(Data extracted from a collection)
----

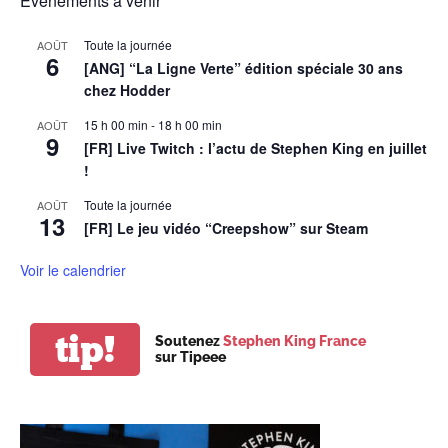
Évènements à venir
Toute la journée
AOÛT
6
[ANG] “La Ligne Verte” édition spéciale 30 ans
chez Hodder
15 h 00 min
-
18 h 00 min
AOÛT
9
[FR] Live Twitch : l’actu de Stephen King en juillet
!
Toute la journée
AOÛT
13
[FR] Le jeu vidéo “Creepshow” sur Steam
Voir le calendrier
tip!
Soutenez
Stephen King France
sur Tipeee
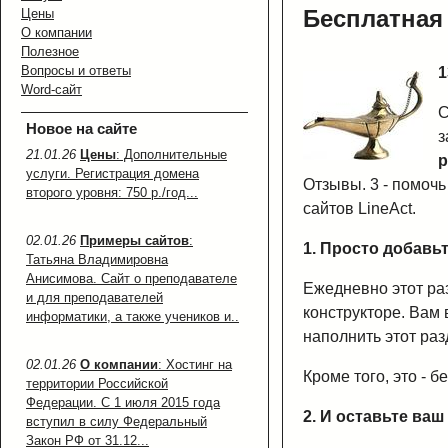
Бесплатная 
Цены
О компании
Полезное
Вопросы и ответы
1
Word-сайт
С
Новое на сайте
з
21.01.26
Цены
: Дополнительные
р
услуги. Регистрация домена
Отзывы. 3 - помоч
второго уровня: 750 р./год...
сайтов LineAct.
02.01.26
Примеры сайтов
:
1. Просто добавь
Татьяна Владимировна
Анисимова. Сайт о преподавателе
Ежедневно этот ра
и для преподавателей
конструкторе. Вам 
информатики, а также учеников и..
наполнить этот разд
02.01.26
О компании
: Хостинг на
Кроме того, это - 
территории Российской
Федерации. С 1 июля 2015 года
2. И оставьте ва
вступил в силу Федеральный
Закон РФ от 31.12...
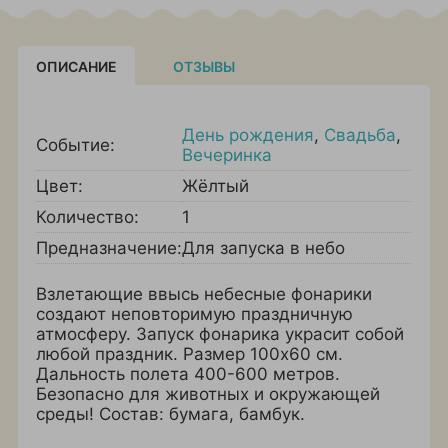
ОПИСАНИЕ
ОТЗЫВЫ
День рождения
,
Свадьба
,
Событие:
Вечеринка
Цвет:
Жёлтый
Количество:
1
Предназначение:
Для запуска в небо
Взлетающие ввысь небесные фонарики
создают неповторимую праздничную
атмосферу. Запуск фонарика украсит собой
любой праздник. Размер 100х60 см.
Дальность полета 400-600 метров.
Безопасно для животных и окружающей
среды! Состав: бумага, бамбук.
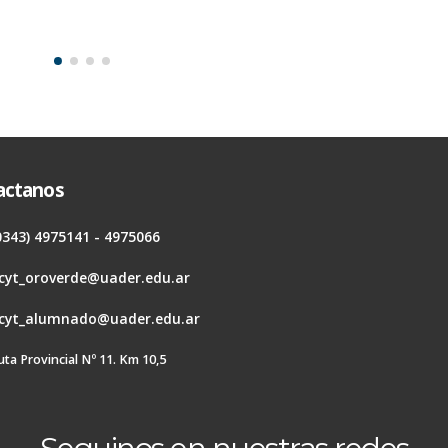
actanos
0343) 4975141 - 4975066
cyt_oroverde@uader.edu.ar
cyt_alumnado@uader.edu.ar
uta Provincial Nº 11. Km 10,5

----

Work to be completed ->
From the data above, output exactly the lines between the one containing "Ежедневно этот ра" and the one containing "Закон РФ от 31.12...", counting both of them.

Solution to the exercise ->
Ежедневно этот ра
и для преподавателей
конструкторе. Вам 
информатики, а также учеников и..
наполнить этот разд
02.01.26
О компании
: Хостинг на
Кроме того, это - 
территории Российской
Федерации. С 1 июля 2015 года
2. И оставьте ва
вступил в силу Федеральный
Закон РФ от 31.12...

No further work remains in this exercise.